Thirdly, I do not even have to be a violin teacher. I can also pursue a different career. Another career is possibly even a “smarter” option financially.
Still, for some reason, I keep returning to my violin practice.
These days I practice even more than I ever have before. To be honest, a part of me is still practicing because I hope it will help me to feel good enough. Even though I rationally know I will never feel good enough at violin playing.
But there is also another, deeper reason for continuing my practice. It is a reason that I can not totally rationally comprehend myself. It does not make any logical sense.
For some reason, I simply can not let go of the violin. I feel a certain mesmerization with violin and music that I cannot easily explain in words.
When I quit violin playing, it was a similar feeling to loving someone, and choosing to go separate paths. You do go on with your life, but there is a small void that cannot be filled with other activities or people. It is because you loved that person. This is what the violin feels like to me: if I do practice, I end up frustrated. Not only frustrated, but also insecure and feeling incompetent. Honestly it can be the worst feeling, and it often makes me want to do other things that are easier. Such as writing a blog post 🙂
But if I don’t practice, the feeling is worse. There is this nagging feeling that something is missing from my life. So, I have only one choice: I will give in and accept that violin practice is a part of my life.
I absolutely feel with you if you want to give up. Learning to play the violin can feel like an endless struggle. But I wonder if you (yes, you!) might feel the same way. That despite all the struggles, frustration, you can’t “let go” of the violin. If you also fell in love with the violin once, just like me… You will understand what I mean.
If you quit playing, you will never truly let violin go. It will be in the back of your mind until the day you die. If you feel that way, it does not matter how crappy you play compared to some other “great” violinists. Remember, if you compare yourself to Hilary Hahn, almost every professional violin player should quit.
It also doesn’t matter that other people tell you that you are wasting your time practicing, and you could be doing more useful or productive things instead. Your soul decided to become a violin player.
For some reason, you are meant to go through the struggles. To feel incompetent and frustrated, but to still continue practicing. This road might not be the easiest. But in the end, it is the road that is true for you. You are allowed to distract yourself by quitting. But if you fell in love with violin, you know deep down, that you won’t be able to stop thinking about your violin. A voice in the back of your head will remind you of your violin sitting abandoned in the corner. That is your intuition speaking.
I believe that the road to fulfillment is not always choosing the easiest path.
On the day I die, I can’t imagine that I would think “oh, how nice that my life was “easy”. I imagine that when I’ll almost die, I realize more than ever, how amazing it is to simply be alive. To feel, to breathe, to experience new things. And that it doesn’t matter if you always feel good. It is mainly just this feeling of being alive.

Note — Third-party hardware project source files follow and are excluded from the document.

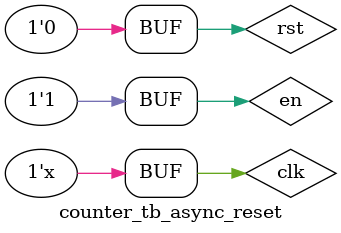
<source format=v>
module counter_tb_async_reset();
  reg clk, rst, en;
  wire [9:0] counter_out;
  
  counter counter_inst(clk, rst, en,counter_out);
  
  initial begin
    clk = 0;
    rst = 1;
    en = 1;
    #2 rst = 0;
    #32 rst = 1;
    #52 rst = 0;
  end
  
  always begin
    #5 clk = !clk;
  end
endmodule
</source>
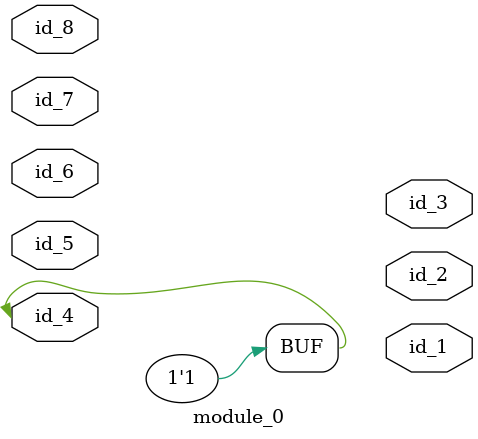
<source format=v>
module module_0 (
    id_1,
    id_2,
    id_3,
    id_4,
    id_5,
    id_6,
    id_7,
    id_8
);
  input id_8;
  inout id_7;
  input id_6;
  inout id_5;
  inout id_4;
  output id_3;
  output id_2;
  output id_1;
  assign id_4 = 1;
endmodule

</source>
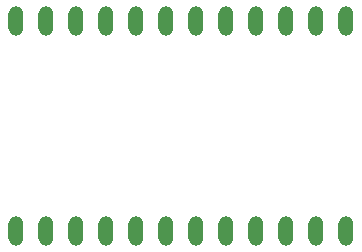
<source format=gbr>
%TF.GenerationSoftware,KiCad,Pcbnew,8.0.6*%
%TF.CreationDate,2024-11-29T18:38:07+11:00*%
%TF.ProjectId,pcb,7063622e-6b69-4636-9164-5f7063625858,rev?*%
%TF.SameCoordinates,Original*%
%TF.FileFunction,Paste,Top*%
%TF.FilePolarity,Positive*%
%FSLAX46Y46*%
G04 Gerber Fmt 4.6, Leading zero omitted, Abs format (unit mm)*
G04 Created by KiCad (PCBNEW 8.0.6) date 2024-11-29 18:38:07*
%MOMM*%
%LPD*%
G01*
G04 APERTURE LIST*
G04 Aperture macros list*
%AMRoundRect*
0 Rectangle with rounded corners*
0 $1 Rounding radius*
0 $2 $3 $4 $5 $6 $7 $8 $9 X,Y pos of 4 corners*
0 Add a 4 corners polygon primitive as box body*
4,1,4,$2,$3,$4,$5,$6,$7,$8,$9,$2,$3,0*
0 Add four circle primitives for the rounded corners*
1,1,$1+$1,$2,$3*
1,1,$1+$1,$4,$5*
1,1,$1+$1,$6,$7*
1,1,$1+$1,$8,$9*
0 Add four rect primitives between the rounded corners*
20,1,$1+$1,$2,$3,$4,$5,0*
20,1,$1+$1,$4,$5,$6,$7,0*
20,1,$1+$1,$6,$7,$8,$9,0*
20,1,$1+$1,$8,$9,$2,$3,0*%
G04 Aperture macros list end*
%ADD10RoundRect,0.635000X-0.000010X0.635000X-0.000010X-0.635000X0.000010X-0.635000X0.000010X0.635000X0*%
G04 APERTURE END LIST*
D10*
%TO.C,U1*%
X85090000Y-48180000D03*
X82550000Y-48180000D03*
X80010000Y-48180000D03*
X77470000Y-48180000D03*
X74930000Y-48180000D03*
X72390000Y-48180000D03*
X69850000Y-48180000D03*
X67310000Y-48180000D03*
X64770000Y-48180000D03*
X62230000Y-48180000D03*
X59690000Y-48180000D03*
X57150000Y-48180000D03*
X57150000Y-65960000D03*
X59690000Y-65960000D03*
X62230000Y-65960000D03*
X64770000Y-65960000D03*
X67310000Y-65960000D03*
X69850000Y-65960000D03*
X72390000Y-65960000D03*
X74930000Y-65960000D03*
X77470000Y-65960000D03*
X80010000Y-65960000D03*
X82550000Y-65960000D03*
X85090000Y-65960000D03*
%TD*%
M02*

</source>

Following my intuition to learn the violin brought me unexpected gifts.
Violin did certainly not always make my life easier. But it did bring people in my life that I love… Friendships that will hopefully last a lifetime… Remarkable life experiences that I could never have had without… An true appreciation for classical music, arts and history… A love for learning something new every day… All in all, it made my life a lot more interesting.
Maybe that is the reason that my intuition told me to embark on this journey? In the end, following my intuition is what makes me feel alive.
Even if my intuition tells me to do things that seem very difficult, I have no other choice than to trust that voice. I decided to follow my intuition. And so I decided to learn the violin.